Begin SOURCE PASSAGE

In our Canadian light oil business unit, the first pad (3-wells) from our 2024 Duvernay program was brought onstream in May and generated an average 30-day peak production rate of 1,350 boe/d per well (890 bbl/d of crude oil, 326 bbl/d of NGLs, 825 Mcf/d of natural gas). These initial results are consistent with expectations. The second pad (4-wells) is expected to be onstream in August. In the Viking, activity resumed in late June following spring breakup.

In our heavy oil business unit, second quarter activity is typically lower due to spring breakup. Peavine continued to outperform expectations with production averaging 19,938 bbl/d (100% heavy oil) during the second quarter, up 13% from Q1/2024. In Q2/2024, we brought 4 (4.0 net) wells onstream at Peavine that generated an average 30-day peak production rate of 760 bbl/d per well (100% heavy oil). Following spring breakup, our heavy oil development program has ramped up with four rigs running across our Peavine, Peace River and Lloydminster regions.

Quarterly Dividend

The Board of Directors declared a quarterly cash dividend of $0.0225 per share to be paid on October 1, 2024 to shareholders of record on September 16, 2024.

2023 ESG Report

On June 20, 2024, the Canadian government passed amendments to the Competition Act that creates uncertainty for companies that wish to publicly communicate their environmental goals, targets and performance. As it is unclear how the new law will be interpreted and enforced, and given the significant potential penalties associated with non-compliance, we have deferred the publication of our 2023 ESG report.

This legislation does not change our commitment to our environmental goals and to ensuring safe, responsible operations. We are proud of the work we have done with respect to GHG emissions and air quality, asset retirement, reclamation and water management. We remain committed to moving these items forward.

End SOURCE PASSAGE

# OBJECTIVE A
According to the source passage, why did the company defer publishing its 2023 ESG report? Answer in one to three sentences.
The source passage and the data rows are unrelated to each other.

Begin SOURCE RECORDS

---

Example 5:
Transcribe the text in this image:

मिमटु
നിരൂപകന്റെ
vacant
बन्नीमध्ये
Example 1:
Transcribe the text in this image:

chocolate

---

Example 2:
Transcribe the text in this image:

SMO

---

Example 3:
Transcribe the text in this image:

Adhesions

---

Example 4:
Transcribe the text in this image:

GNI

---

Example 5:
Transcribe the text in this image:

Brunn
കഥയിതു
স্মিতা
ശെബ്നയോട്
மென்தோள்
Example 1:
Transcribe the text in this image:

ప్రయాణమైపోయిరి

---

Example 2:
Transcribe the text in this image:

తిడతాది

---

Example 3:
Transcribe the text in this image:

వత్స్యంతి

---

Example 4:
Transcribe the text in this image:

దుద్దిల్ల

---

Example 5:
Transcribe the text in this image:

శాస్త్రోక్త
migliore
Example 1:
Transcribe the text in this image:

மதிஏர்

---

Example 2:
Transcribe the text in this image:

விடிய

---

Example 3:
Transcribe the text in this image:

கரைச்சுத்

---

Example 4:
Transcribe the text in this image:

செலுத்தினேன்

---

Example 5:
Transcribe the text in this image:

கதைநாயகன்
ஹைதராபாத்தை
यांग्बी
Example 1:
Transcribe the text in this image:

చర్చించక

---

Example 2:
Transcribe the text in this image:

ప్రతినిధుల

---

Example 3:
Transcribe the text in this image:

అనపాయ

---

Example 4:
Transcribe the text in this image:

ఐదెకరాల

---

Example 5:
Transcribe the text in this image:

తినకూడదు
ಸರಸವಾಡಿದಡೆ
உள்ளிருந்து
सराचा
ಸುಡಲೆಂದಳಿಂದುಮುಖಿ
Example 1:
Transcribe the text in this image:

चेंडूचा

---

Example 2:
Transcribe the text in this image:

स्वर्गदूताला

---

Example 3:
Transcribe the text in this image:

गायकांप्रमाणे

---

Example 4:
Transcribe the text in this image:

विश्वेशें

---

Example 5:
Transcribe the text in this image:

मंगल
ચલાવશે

End SOURCE RECORDS

# OBJECTIVE B
Update the data rows from the start through the line that contains "ಸುಡಲೆಂದಳಿಂದುಮುಖಿ" by replacing "Transcribe" with "Copy out" and leaving everything else unchanged, and return only those lines.

# TASK OUTPUT A
On June 20, 2024, the Canadian government passed amendments to the Competition Act that create uncertainty for companies that want to publicly communicate their environmental goals, targets and performance. Because it is unclear how the new law will be interpreted and enforced, and because non-compliance carries significant potential penalties, the company deferred the report.

# TASK OUTPUT B
---

Example 5:
Copy out the text in this image:

मिमटु
നിരൂപകന്റെ
vacant
बन्नीमध्ये
Example 1:
Copy out the text in this image:

chocolate

---

Example 2:
Copy out the text in this image:

SMO

---

Example 3:
Copy out the text in this image:

Adhesions

---

Example 4:
Copy out the text in this image:

GNI

---

Example 5:
Copy out the text in this image:

Brunn
കഥയിതു
স্মিতা
ശെബ്നയോട്
மென்தோள்
Example 1:
Copy out the text in this image:

ప్రయాణమైపోయిరి

---

Example 2:
Copy out the text in this image:

తిడతాది

---

Example 3:
Copy out the text in this image:

వత్స్యంతి

---

Example 4:
Copy out the text in this image:

దుద్దిల్ల

---

Example 5:
Copy out the text in this image:

శాస్త్రోక్త
migliore
Example 1:
Copy out the text in this image:

மதிஏர்

---

Example 2:
Copy out the text in this image:

விடிய

---

Example 3:
Copy out the text in this image:

கரைச்சுத்

---

Example 4:
Copy out the text in this image:

செலுத்தினேன்

---

Example 5:
Copy out the text in this image:

கதைநாயகன்
ஹைதராபாத்தை
यांग्बी
Example 1:
Copy out the text in this image:

చర్చించక

---

Example 2:
Copy out the text in this image:

ప్రతినిధుల

---

Example 3:
Copy out the text in this image:

అనపాయ

---

Example 4:
Copy out the text in this image:

ఐదెకరాల

---

Example 5:
Copy out the text in this image:

తినకూడదు
ಸರಸವಾಡಿದಡೆ
உள்ளிருந்து
सराचा
ಸುಡಲೆಂದಳಿಂದುಮುಖಿ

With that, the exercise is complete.